● Aim of the task
Repeat the records below word for word, but start at the line that contains "right ear: (107, 184)", stop after the last line, and include nothing else.
-- Data under study follows --
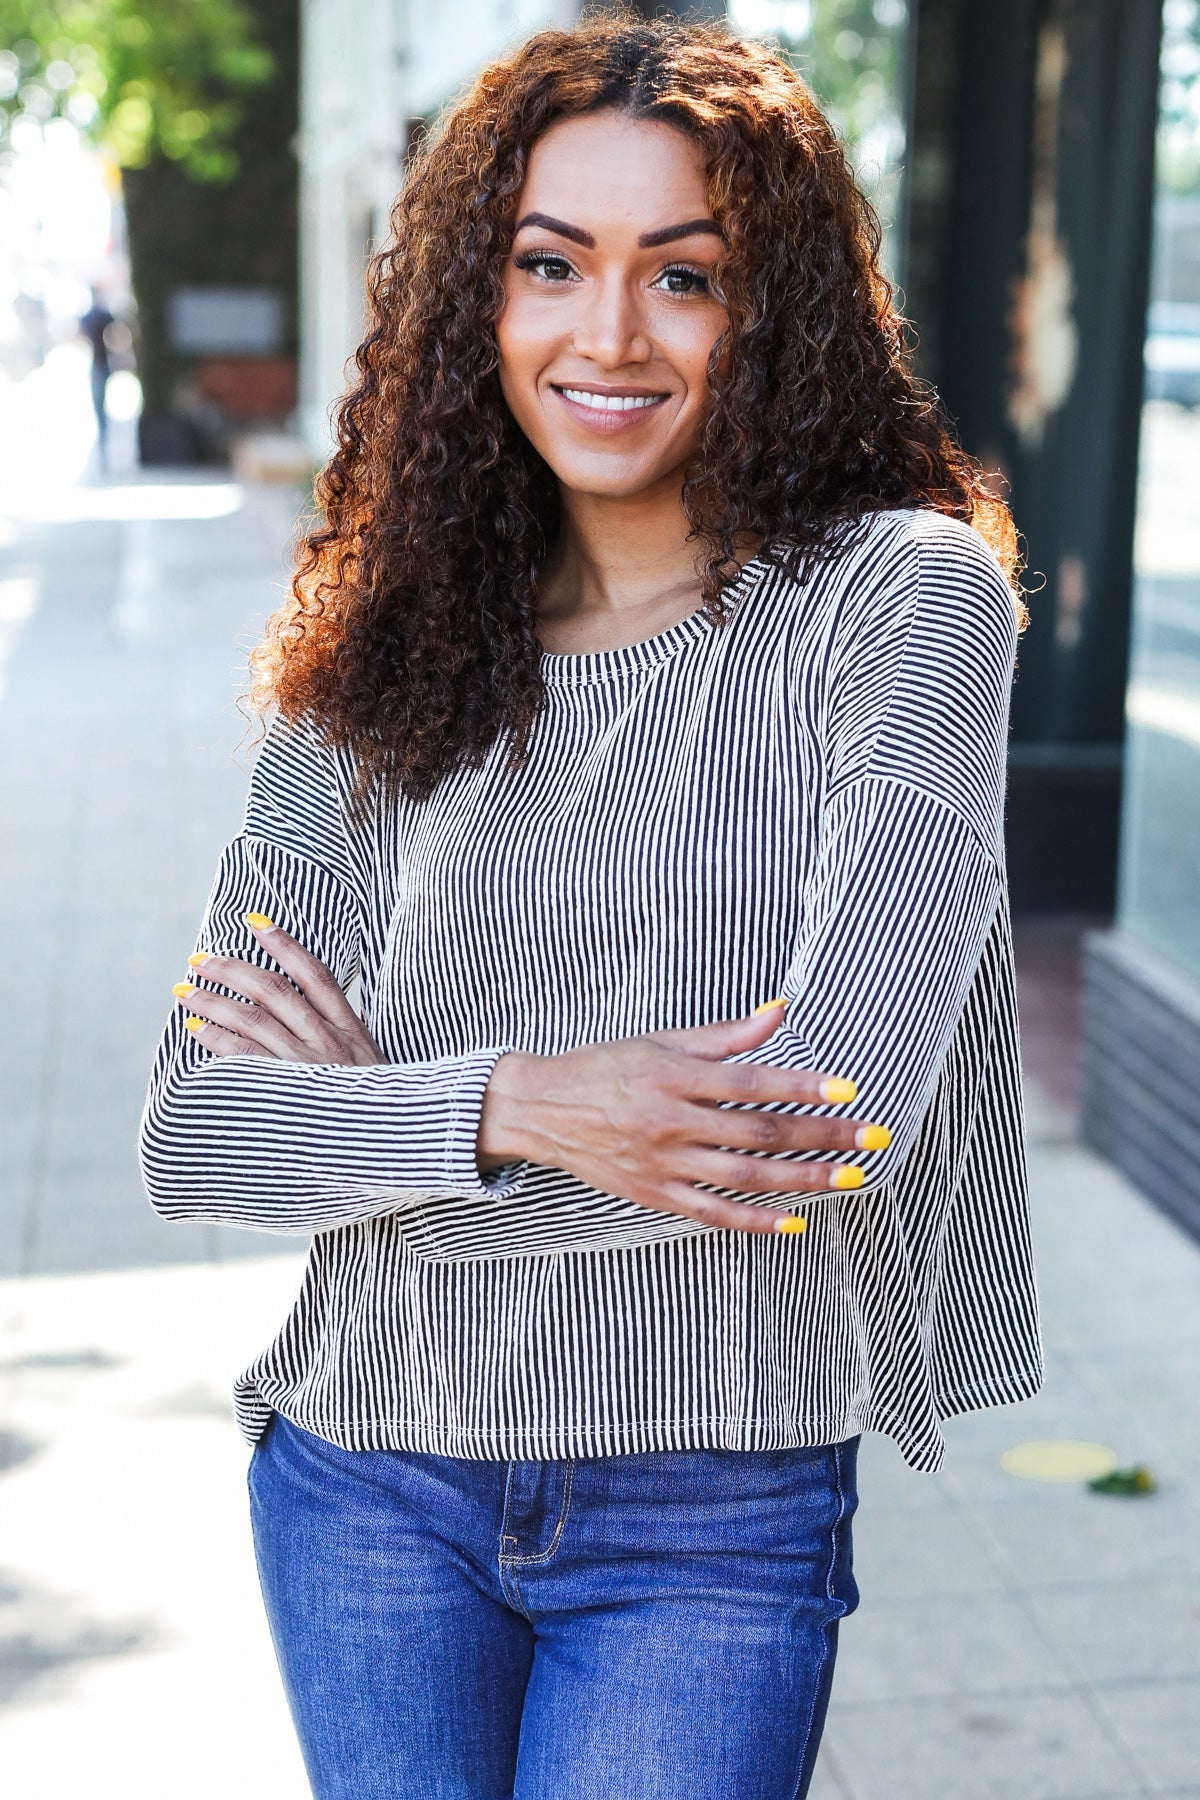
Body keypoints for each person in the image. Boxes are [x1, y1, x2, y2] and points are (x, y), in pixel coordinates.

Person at [140, 15, 1041, 1799]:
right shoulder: (370, 663)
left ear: (772, 305)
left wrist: (374, 1124)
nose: (605, 335)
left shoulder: (896, 606)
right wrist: (519, 1102)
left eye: (682, 276)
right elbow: (195, 1138)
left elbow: (818, 1124)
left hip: (708, 1505)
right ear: (481, 298)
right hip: (365, 1483)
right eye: (550, 265)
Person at [79, 287, 114, 464]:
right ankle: (103, 437)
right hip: (99, 365)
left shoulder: (97, 316)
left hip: (101, 365)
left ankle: (104, 437)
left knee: (100, 403)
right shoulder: (97, 316)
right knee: (100, 404)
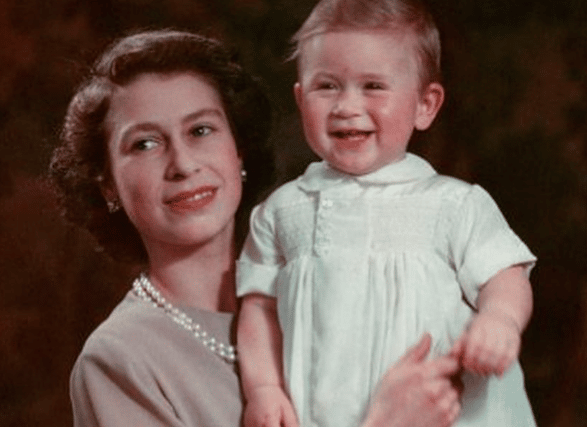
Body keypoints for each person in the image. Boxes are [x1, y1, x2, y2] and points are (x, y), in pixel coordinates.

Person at [49, 28, 463, 427]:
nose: (183, 164)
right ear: (107, 184)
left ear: (238, 150)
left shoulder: (319, 286)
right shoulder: (118, 360)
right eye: (145, 144)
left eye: (201, 130)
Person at [236, 0, 537, 426]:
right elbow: (259, 309)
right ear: (301, 99)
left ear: (424, 105)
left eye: (373, 86)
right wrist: (262, 387)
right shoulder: (282, 212)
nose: (346, 105)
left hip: (438, 409)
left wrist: (499, 319)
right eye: (327, 86)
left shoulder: (452, 204)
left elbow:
-- Data under study concluded --
● Problem solution
right ear: (107, 184)
left ear: (238, 150)
left shoulder: (319, 286)
right shoulder: (118, 360)
right eye: (145, 144)
left eye: (201, 130)
Person at [236, 0, 537, 426]:
right elbow: (259, 309)
right ear: (301, 99)
left ear: (424, 105)
left eye: (373, 86)
right wrist: (262, 387)
right shoulder: (282, 212)
nose: (346, 105)
left hip: (438, 409)
left wrist: (499, 319)
right eye: (327, 86)
left shoulder: (452, 204)
left elbow:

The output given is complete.